Le sujet peut paraître accessoire. Il ne l’est pas, en matière de biodiversité, de mobilité, de patrimoine et de tourisme. Les chemins et sentiers publics disparaissent en effet de nos paysages, certains propriétaires s’en étant accaparé au fil des ans pour agrandir presque ni vu ni connu ces lieux publics libres de passage depuis 1841, pour autant qu’ils soient régulièrement empruntés. Mais s’ils disparaissent derrière haies, labours et clôtures, c’est impossible. Il est alors facile de dire que plus personne ne les emprunte depuis 30 ans, ce qui légalise l’appropriation.

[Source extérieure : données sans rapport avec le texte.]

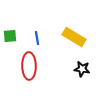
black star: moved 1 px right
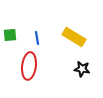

Écolo est donc monté au créneau pour rendre aux piétons ce qui leur appartient. Une proposition de loi a été déposée par les députés Patrick Dupriez et Olivier Saint-Amand. Dans un an, cette prescription trentenaire sera finie et un processus d’actualisation des atlas des chemins vicinaux sera lancé.

En Luxembourg, Écolo n’a pas attendu l’affaire du bois de Harre pour lancer le débat au conseil provincial, fin 2009, en vue du développement harmonieux d’un réseau de chemins, sentiers et voies lentes à l’échelle provinciale, dans un esprit de cohérence entre toutes les communes.

« Il y a bien quelques initiatives, note la conseillère provinciale Écolo Christina Dewart, mais il n’y a pas de réseau cohérent. Or, la demande de touristes et piétons est de plus en plus forte. Ces chemins sont importants aussi pour la mobilité quotidienne. Et c’est un atout pour notre tourisme. Nous souhaitons que la Province coordonne toutes les énergies, notamment en matière de balisage. C’est un vrai travail de soutien aux communes, partenariat qu’elle défend tant. » « La décision que la Province a prise pour le bois de Harre va dans le bon sens », poursuit la sénatrice Écolo Cécile Thibaut.

Le travail n’est évidemment pas mince, surtout au niveau de l’actualisation. Écolo estime que pour réviser l’atlas, en tenant compte du passé mais aussi en fonction des nouveaux besoins, il faut passer par une phase de sensibilisation et d’animation des citoyens, des personnes et institutions concernées (DNF, parc naturel, commission locale de développement, etc.), dans le cadre d’une réelle dynamique communale.